I mentioned using Haven Life for my life insurance earlier in this article, and they gave me access to a free will through TrustAndWill.com, which we took advantage of. Normally it would have been about $130.
It was extremely easy to set up. The part that takes the most time is carefully choosing the executor of the estate. I talked to a few friends to make sure they were willing and aware of the implications it could have for them. We decided on a friend of mine who embraces FI principles and would carry out our wishes while being impartial to family pressure.
Peace of Mind
It’s great knowing our assets will be distributed exactly how we want if our children were to find themselves without us. We also got to choose who would raise our kids if we kick the bucket. Without a will, they often go to the loudest relative (the one who puts up the most effort). Kids would belong to the state in the interim, which doesn’t sound like something any sane parent would put their kid through.
Tomorrow.me has a free app where you can get a will set up in 10 minutes. TrustAndWill was great and is around $100 for a will (or free with a Haven Life policy). They also included a Healthcare proxy and Power of Attorney which are important in their own right should you become incapacitated. Otherwise you’re looking at a meeting with a lawyer.

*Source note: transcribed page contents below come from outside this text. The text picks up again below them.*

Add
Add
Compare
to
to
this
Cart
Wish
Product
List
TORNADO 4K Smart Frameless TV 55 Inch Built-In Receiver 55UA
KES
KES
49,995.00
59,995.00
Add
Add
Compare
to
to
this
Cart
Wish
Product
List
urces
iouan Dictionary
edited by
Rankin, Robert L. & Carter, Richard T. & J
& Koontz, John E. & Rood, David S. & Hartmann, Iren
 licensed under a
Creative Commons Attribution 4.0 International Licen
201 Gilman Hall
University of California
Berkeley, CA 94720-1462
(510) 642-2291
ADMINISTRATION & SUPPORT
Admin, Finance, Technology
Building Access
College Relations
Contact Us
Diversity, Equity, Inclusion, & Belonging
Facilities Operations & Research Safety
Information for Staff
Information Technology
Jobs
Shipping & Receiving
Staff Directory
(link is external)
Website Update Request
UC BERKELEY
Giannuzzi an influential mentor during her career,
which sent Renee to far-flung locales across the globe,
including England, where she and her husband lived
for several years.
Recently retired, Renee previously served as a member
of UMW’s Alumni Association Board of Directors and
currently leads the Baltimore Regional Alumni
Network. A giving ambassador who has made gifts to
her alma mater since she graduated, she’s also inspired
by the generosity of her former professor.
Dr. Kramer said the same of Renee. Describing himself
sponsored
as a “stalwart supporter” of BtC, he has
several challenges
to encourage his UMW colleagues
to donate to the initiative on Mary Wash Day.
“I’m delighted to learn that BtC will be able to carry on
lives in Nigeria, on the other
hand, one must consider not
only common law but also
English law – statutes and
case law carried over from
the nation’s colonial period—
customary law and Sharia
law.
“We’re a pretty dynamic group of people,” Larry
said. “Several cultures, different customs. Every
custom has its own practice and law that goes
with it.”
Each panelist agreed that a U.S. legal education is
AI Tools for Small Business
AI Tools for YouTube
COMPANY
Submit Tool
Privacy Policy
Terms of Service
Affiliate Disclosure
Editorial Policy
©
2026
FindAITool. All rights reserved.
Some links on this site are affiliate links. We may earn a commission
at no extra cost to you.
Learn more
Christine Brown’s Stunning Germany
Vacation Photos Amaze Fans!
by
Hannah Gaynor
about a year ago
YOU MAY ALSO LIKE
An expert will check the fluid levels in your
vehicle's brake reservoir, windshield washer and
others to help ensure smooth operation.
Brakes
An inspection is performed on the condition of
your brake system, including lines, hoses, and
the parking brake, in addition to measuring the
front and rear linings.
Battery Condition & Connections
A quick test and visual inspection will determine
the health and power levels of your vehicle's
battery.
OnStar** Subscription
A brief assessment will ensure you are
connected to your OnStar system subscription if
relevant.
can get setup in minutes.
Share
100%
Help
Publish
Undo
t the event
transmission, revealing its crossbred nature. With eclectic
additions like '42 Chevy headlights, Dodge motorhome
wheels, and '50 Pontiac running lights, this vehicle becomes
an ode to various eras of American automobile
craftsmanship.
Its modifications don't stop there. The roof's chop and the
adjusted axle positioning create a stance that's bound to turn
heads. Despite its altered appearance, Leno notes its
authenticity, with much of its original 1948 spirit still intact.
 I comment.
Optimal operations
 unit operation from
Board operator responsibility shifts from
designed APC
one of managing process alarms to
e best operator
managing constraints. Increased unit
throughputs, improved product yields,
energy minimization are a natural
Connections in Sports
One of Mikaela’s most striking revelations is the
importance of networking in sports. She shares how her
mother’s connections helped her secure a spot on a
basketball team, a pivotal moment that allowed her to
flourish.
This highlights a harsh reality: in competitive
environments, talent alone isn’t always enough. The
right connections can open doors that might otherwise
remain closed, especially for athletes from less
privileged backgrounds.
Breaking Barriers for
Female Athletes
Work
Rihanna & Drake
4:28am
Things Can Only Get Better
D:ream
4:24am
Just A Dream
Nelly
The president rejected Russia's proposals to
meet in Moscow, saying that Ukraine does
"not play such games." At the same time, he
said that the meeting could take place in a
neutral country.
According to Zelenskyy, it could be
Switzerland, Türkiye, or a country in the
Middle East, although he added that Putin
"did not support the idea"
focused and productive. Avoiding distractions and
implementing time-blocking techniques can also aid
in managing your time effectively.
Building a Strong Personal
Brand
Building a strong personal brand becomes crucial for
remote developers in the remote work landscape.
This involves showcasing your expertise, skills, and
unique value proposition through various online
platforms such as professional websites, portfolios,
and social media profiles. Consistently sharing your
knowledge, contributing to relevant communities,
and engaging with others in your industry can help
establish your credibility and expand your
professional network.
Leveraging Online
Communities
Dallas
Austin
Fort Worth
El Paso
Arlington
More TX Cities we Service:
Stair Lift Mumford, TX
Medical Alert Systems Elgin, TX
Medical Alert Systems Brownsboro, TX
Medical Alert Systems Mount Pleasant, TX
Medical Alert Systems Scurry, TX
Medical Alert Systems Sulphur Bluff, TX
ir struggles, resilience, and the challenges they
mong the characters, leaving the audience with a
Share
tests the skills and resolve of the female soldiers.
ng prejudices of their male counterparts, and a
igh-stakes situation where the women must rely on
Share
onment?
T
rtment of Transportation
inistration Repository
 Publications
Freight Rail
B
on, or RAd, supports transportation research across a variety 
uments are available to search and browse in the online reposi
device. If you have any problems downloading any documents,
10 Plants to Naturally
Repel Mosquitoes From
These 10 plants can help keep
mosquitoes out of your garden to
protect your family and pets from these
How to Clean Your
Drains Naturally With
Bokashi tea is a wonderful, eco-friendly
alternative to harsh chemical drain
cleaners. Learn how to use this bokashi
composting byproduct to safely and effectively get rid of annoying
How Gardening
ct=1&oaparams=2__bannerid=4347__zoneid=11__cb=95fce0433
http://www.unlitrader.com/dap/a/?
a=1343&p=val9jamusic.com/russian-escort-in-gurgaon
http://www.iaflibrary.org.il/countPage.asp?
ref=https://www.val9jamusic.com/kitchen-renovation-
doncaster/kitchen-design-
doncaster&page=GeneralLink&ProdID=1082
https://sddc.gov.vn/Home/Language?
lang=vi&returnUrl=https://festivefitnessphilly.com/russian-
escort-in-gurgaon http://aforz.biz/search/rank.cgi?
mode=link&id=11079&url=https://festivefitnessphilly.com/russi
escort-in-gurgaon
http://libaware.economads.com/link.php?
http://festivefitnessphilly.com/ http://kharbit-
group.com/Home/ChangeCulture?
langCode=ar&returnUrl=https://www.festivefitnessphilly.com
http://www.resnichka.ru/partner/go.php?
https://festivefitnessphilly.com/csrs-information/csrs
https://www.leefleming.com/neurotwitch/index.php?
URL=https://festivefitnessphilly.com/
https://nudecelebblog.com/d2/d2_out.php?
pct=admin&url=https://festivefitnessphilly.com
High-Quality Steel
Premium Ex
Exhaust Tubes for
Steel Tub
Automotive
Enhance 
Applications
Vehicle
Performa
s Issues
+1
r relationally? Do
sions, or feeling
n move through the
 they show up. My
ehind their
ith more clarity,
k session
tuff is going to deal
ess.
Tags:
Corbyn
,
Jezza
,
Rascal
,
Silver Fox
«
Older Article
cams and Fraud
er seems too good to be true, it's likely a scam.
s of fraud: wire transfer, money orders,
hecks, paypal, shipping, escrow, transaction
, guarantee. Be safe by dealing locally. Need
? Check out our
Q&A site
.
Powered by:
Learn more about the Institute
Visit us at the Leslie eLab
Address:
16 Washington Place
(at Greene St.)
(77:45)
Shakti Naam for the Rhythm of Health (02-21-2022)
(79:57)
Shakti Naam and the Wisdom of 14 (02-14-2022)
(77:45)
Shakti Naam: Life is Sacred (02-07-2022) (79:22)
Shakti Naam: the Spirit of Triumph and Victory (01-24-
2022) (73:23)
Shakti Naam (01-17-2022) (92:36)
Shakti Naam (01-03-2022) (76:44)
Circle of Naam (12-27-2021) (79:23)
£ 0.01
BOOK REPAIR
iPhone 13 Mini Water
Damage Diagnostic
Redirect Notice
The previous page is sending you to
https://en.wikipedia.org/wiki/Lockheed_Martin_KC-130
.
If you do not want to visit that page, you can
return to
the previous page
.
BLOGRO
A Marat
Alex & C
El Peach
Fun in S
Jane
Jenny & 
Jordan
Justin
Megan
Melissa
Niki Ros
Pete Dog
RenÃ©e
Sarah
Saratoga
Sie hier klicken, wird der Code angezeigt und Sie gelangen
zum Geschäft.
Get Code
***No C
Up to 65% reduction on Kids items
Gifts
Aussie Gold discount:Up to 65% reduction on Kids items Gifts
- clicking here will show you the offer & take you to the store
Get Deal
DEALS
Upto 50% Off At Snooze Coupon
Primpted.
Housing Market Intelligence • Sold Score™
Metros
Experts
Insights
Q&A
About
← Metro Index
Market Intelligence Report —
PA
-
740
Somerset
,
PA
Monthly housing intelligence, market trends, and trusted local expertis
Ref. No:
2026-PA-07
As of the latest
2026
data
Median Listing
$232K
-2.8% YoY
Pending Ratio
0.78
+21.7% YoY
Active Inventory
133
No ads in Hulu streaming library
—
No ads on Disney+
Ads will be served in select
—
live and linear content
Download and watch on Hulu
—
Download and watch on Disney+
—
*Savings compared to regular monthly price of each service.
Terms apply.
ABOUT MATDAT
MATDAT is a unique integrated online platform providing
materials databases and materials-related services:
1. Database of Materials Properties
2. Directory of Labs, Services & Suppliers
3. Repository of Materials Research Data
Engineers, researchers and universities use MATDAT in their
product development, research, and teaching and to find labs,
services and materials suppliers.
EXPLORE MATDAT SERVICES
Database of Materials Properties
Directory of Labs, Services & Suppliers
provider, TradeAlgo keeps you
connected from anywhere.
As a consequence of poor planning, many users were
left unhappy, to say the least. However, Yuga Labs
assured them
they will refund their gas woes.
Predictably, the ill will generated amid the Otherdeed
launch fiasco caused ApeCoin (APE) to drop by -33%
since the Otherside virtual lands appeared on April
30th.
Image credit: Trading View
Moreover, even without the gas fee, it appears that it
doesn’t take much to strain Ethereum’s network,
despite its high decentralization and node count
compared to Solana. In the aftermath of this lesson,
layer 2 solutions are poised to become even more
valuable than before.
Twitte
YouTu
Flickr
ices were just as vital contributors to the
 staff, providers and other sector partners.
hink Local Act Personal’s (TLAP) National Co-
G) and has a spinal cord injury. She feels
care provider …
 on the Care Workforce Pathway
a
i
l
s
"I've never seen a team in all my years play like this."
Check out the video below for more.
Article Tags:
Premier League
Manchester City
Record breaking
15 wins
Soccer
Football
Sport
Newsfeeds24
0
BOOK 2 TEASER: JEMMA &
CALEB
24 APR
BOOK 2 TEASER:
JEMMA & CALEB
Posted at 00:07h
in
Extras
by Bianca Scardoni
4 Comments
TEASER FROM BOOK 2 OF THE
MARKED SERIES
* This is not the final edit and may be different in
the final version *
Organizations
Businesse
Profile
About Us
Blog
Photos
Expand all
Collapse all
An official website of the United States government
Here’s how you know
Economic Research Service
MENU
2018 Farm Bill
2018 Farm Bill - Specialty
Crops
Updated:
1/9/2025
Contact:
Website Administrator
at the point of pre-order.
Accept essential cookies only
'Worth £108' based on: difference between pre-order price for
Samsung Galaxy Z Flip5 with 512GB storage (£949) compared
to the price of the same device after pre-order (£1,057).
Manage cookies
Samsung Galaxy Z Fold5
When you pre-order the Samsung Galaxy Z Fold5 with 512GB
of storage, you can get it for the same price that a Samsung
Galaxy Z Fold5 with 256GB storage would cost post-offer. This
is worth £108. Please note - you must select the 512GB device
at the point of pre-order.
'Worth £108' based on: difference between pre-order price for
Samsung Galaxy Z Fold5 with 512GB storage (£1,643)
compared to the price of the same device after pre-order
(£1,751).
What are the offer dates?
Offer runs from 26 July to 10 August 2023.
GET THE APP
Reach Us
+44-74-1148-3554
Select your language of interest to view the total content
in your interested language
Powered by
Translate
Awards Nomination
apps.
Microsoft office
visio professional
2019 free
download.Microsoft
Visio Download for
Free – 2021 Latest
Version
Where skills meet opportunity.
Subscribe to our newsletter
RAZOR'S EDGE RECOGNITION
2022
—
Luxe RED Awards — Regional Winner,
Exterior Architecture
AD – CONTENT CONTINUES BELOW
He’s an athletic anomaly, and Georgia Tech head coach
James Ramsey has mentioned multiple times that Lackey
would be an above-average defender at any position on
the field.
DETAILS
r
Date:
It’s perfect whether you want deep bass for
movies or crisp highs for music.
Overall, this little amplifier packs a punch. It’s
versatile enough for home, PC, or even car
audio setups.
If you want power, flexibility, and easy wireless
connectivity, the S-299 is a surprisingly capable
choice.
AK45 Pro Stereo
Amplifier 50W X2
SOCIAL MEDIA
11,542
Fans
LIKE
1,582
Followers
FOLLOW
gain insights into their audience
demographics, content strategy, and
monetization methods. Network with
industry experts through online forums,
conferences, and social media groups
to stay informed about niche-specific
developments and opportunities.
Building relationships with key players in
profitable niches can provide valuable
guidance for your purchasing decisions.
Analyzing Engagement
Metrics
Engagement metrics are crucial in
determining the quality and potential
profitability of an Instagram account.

UPDATE May 27 2020: Sofi now offers a free will for their members through Ladder.
Sofi is proving to be a great one stop shop for lowering student loans, having a high interest rate for online savings, brokerage and retirement accounts that offer fractional shares, wills, life insurance, mortgages, and more.
Also note that having a trust set up can be better than wills but it depends on your situation. Usually you would need significant assets or a special circumstance, like I had. That is a whole other blog post.
Stock Market
Lot’s of people think that the stock market is risky. This isn’t entirely true.
Taking the market as a whole, volatility is a better descriptor.
There is far more risk with individual companies, which is why I and Warren Buffett recommend broad passive index funds. It is difficult to get good returns on your money without increased risk or volatility. Index funds greatly reduce risk, but not volatility.
Let’s look at the S&P 500 for example, which is simply the 500 largest companies in America across each sector of the economy. When you buy an index fund like SPY that tacks those companies, your money is very spread out.
It doesn’t make much difference to you if one company out of 500 goes bankrupt, and it does happen sometimes. But if that company decreases in size to a certain point, it is replaced by a different company in the sector. It is self cleansing.
So the point is, invest anything you can afford to!
Some other general advice:
- Watch your fees or “expense ratios,” the lower the better. Most Vanguard funds are extremely cheap, around .03 and .2%
- Avoid funds with loads on the front or back. This is a charge just to get in or out of a fund.
- Use a free tool like Personal Capital to analyze your portfolio and allocate your investments better
- Avoid jumping in and out of the market. The best investors are dead people and people who forgot their account existed, because they never sell (and never pay extra in taxes). The average investor gets returns around 3.5% compared to the S&P 500’s average 7-10%. This is largely due to market timing.
- Don’t invest more than you can afford. Have an emergency fund of some amount in place first.
- Use the 3 Fund Portfolio to outperform 80% of all professional fund managers (net of fees)
- If you’re young, try to fund a Roth IRA and Roth 401k rather than traditional IRA’s and 401k’s.
Conclusion
I hope this doesn’t seem overwhelming, but if it is, shoot me an email at FrugalStu72@gmail.com and I’ll see if I can answer your questions better.
Additionally, you work for or interact with money in some way probably every day, so I would strongly recommend you try to read 1 article a week on finance. You ought to know something about the stuff that allows you to live your life. If an article is too much, consider a podcast episode, like Stacking Benjamins.